[TASK TO COMPLETE]: Please render the text in the rows below as a JSON list of strings, with one string for each line and blank lines left out. Omit the pictures from your answer.

[DATA UNDER STUDY]:
# # #
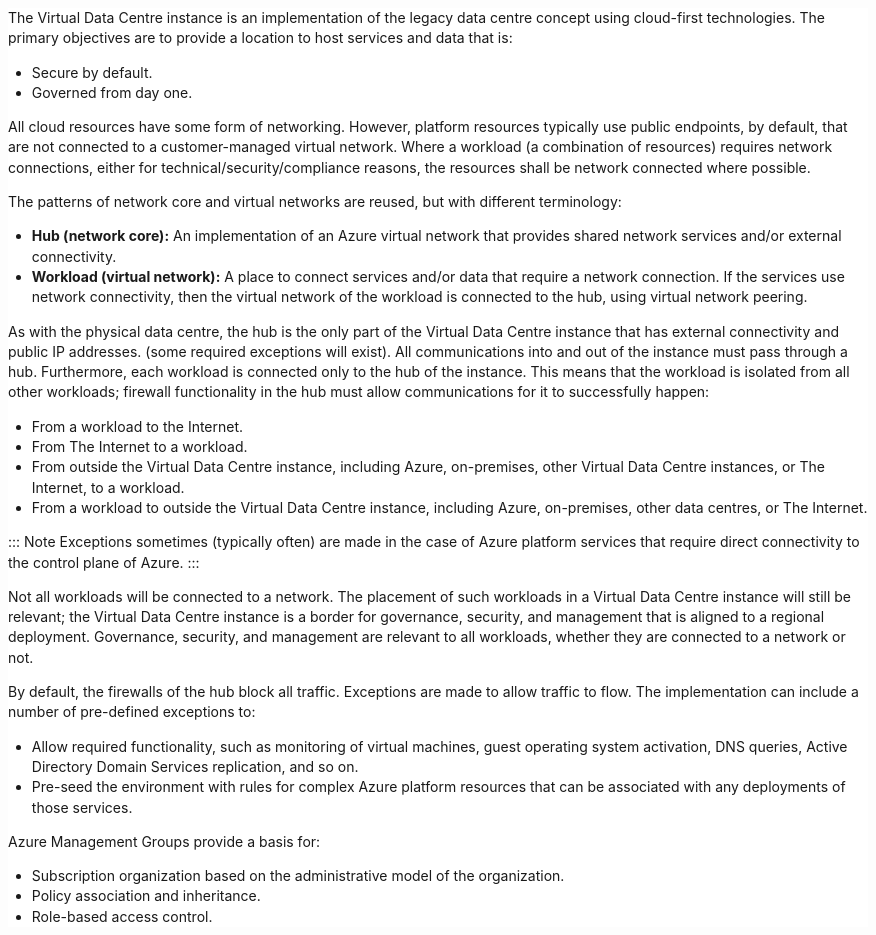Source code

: The Virtual Data Centre instance is an implementation of the legacy data centre concept using cloud-first technologies. The primary objectives are to provide a location to host services and data that is:

* Secure by default.
* Governed from day one.

All cloud resources have some form of networking. However, platform resources typically use public endpoints, by default, that are not connected to a customer-managed virtual network. Where a workload (a combination of resources) requires network connections, either for technical/security/compliance reasons, the resources shall be network connected where possible.

The patterns of network core and virtual networks are reused, but with different terminology:

* **Hub (network core):** An implementation of an Azure virtual network that provides shared network services and/or external connectivity.
* **Workload (virtual network):** A place to connect services and/or data that require a network connection. If the services use network connectivity, then the virtual network of the workload is connected to the hub, using virtual network peering.

As with the physical data centre, the hub is the only part of the Virtual Data Centre instance that has external connectivity and public IP addresses. (some required exceptions will exist). All communications into and out of the instance must pass through a hub. Furthermore, each workload is connected only to the hub of the instance. This means that the workload is isolated from all other workloads; firewall functionality in the hub must allow communications for it to successfully happen:

* From a workload to the Internet.
* From The Internet to a workload.
* From outside the Virtual Data Centre instance, including Azure, on-premises, other Virtual Data Centre instances, or The Internet, to a workload.
* From a workload to outside the Virtual Data Centre instance, including Azure, on-premises, other data centres, or The Internet.

::: Note
Exceptions sometimes (typically often) are made in the case of Azure platform services that require direct connectivity to the control plane of Azure.
:::

Not all workloads will be connected to a network. The placement of such workloads in a Virtual Data Centre instance will still be relevant; the Virtual Data Centre instance is a border for governance, security, and management that is aligned to a regional deployment. Governance, security, and management are relevant to all workloads, whether they are connected to a network or not.

By default, the firewalls of the hub block all traffic. Exceptions are made to allow traffic to flow. The implementation can include a number of pre-defined exceptions to:

* Allow required functionality, such as monitoring of virtual machines, guest operating system activation, DNS queries, Active Directory Domain Services replication, and so on.
* Pre-seed the environment with rules for complex Azure platform resources that can be associated with any deployments of those services.

Azure Management Groups provide a basis for:

* Subscription organization based on the administrative model of the organization.
* Policy association and inheritance.
* Role-based access control.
# # #
[ANSWER]:
[
  "Source code",
  ": The Virtual Data Centre instance is an implementation of the legacy data centre concept using cloud-first technologies. The primary objectives are to provide a location to host services and data that is:",
  "* Secure by default.",
  "* Governed from day one.",
  "All cloud resources have some form of networking. However, platform resources typically use public endpoints, by default, that are not connected to a customer-managed virtual network. Where a workload (a combination of resources) requires network connections, either for technical/security/compliance reasons, the resources shall be network connected where possible.",
  "The patterns of network core and virtual networks are reused, but with different terminology:",
  "* **Hub (network core):** An implementation of an Azure virtual network that provides shared network services and/or external connectivity.",
  "* **Workload (virtual network):** A place to connect services and/or data that require a network connection. If the services use network connectivity, then the virtual network of the workload is connected to the hub, using virtual network peering.",
  "As with the physical data centre, the hub is the only part of the Virtual Data Centre instance that has external connectivity and public IP addresses. (some required exceptions will exist). All communications into and out of the instance must pass through a hub. Furthermore, each workload is connected only to the hub of the instance. This means that the workload is isolated from all other workloads; firewall functionality in the hub must allow communications for it to successfully happen:",
  "* From a workload to the Internet.",
  "* From The Internet to a workload.",
  "* From outside the Virtual Data Centre instance, including Azure, on-premises, other Virtual Data Centre instances, or The Internet, to a workload.",
  "* From a workload to outside the Virtual Data Centre instance, including Azure, on-premises, other data centres, or The Internet.",
  "::: Note",
  "Exceptions sometimes (typically often) are made in the case of Azure platform services that require direct connectivity to the control plane of Azure.",
  ":::",
  "Not all workloads will be connected to a network. The placement of such workloads in a Virtual Data Centre instance will still be relevant; the Virtual Data Centre instance is a border for governance, security, and management that is aligned to a regional deployment. Governance, security, and management are relevant to all workloads, whether they are connected to a network or not.",
  "By default, the firewalls of the hub block all traffic. Exceptions are made to allow traffic to flow. The implementation can include a number of pre-defined exceptions to:",
  "* Allow required functionality, such as monitoring of virtual machines, guest operating system activation, DNS queries, Active Directory Domain Services replication, and so on.",
  "* Pre-seed the environment with rules for complex Azure platform resources that can be associated with any deployments of those services.",
  "Azure Management Groups provide a basis for:",
  "* Subscription organization based on the administrative model of the organization.",
  "* Policy association and inheritance.",
  "* Role-based access control."
]